In court filings, the state Supreme Court had been urged to strike a balance between the public interest in open government and the public interest in shielding information that may be needed to attract economic development.

“But striking the right balance between competing legitimate policy interests is a political question, and this court is concerned only with legal questions,” Justice Keith Blackwell said, writing for a unanimous court. “We leave political questions to the political branches, and the policy arguments in this case are properly directed to the General Assembly.”

Brian Robinson, a spokesman for Gov.
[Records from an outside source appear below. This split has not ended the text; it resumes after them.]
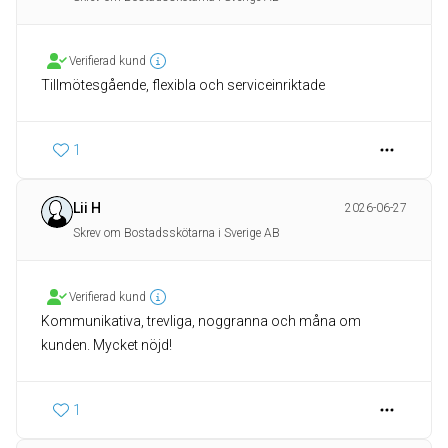
Verifierad kund
Tillmötesgående, flexibla och serviceinriktade
1
Lii H
2026-06-27
Skrev om Bostadsskötarna i Sverige AB
Verifierad kund
Kommunikativa, trevliga, noggranna och måna om
kunden. Mycket nöjd!
1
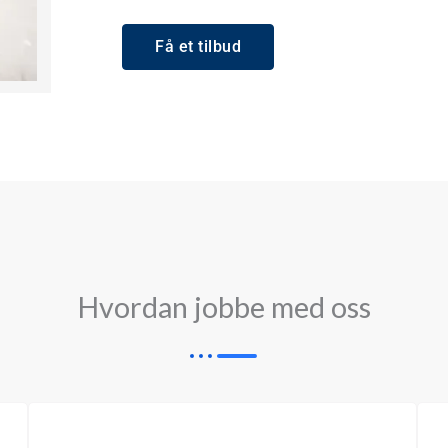
Få et tilbud
Hvordan jobbe med oss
Nathan Deal, said the court backed the governor’s position.

“This ruling is important not just in this case but also for the precedent it sets,” Robinson said. “Companies looking to locate in Georgia now have confidence that the state will be a team player and will provide a great business climate for creating jobs.”

Atlanta lawyer Gerry Weber, who represents the autoworkers, said his clients were seeking the information to determine if union employees had been blacklisted.

“Now the Legislature has rewritten the law, the court has rewritten the constitution and we’re still trying to get to the bottom of this,” Weber said. “And any time a citizen files a lawsuit asserting rights under the open-records or meetings laws, that suit is on extremely thin ice because it can now be taken away by the Legislature when it wants to hide something.”

In December, Fulton County Superior Court Judge Kelly Lee ruled for the autoworkers, saying the Open Records Act established “rights” that could not be abridged through legislation applied retroactively. Lee rejected arguments by state attorneys who said a retroactive application was permitted because the law established mere “privileges” for citizens.

But Justice Blackwell wrote that the distinction between “rights” and “privileges” is one without real meaning because a “right” is commonly understood to mean a “privilege” and a “privilege” is commonly understood to be a kind of “right.”

The key question is whether the open records law is a “public right” or a “private right.” Private rights traditionally refer to an individual’s rights to property and bodily integrity and are referred to in the enforcement of contracts, Blackwell wrote. These rights cannot be taken away by subsequent legislation.

Public rights are those that belong to the people in common and can be modified by lawmakers prospectively and retroactively, and the open-records law falls under this category, Blackwell said.

There are practical implications to forbidding retroactive changes to the Open Records Act, Blackwell said. He noted the Legislature has enacted 48 exceptions to the law, such as prohibiting the release of courthouse security plans, trade secrets and autopsy photographs.

“In its efforts to anticipate the dissemination of harmful records … the General Assembly cannot reasonably be expected to have perfect foresight,” Blackwell said. “Requests for dangerous information may be made, and only then will the danger become apparent.”

If the autoworkers’ arguments are correct, he added, “our General Assembly would be unable to enact emergency retroactive legislation to stop the release of dangerous or especially sensitive information once the records had been requested.”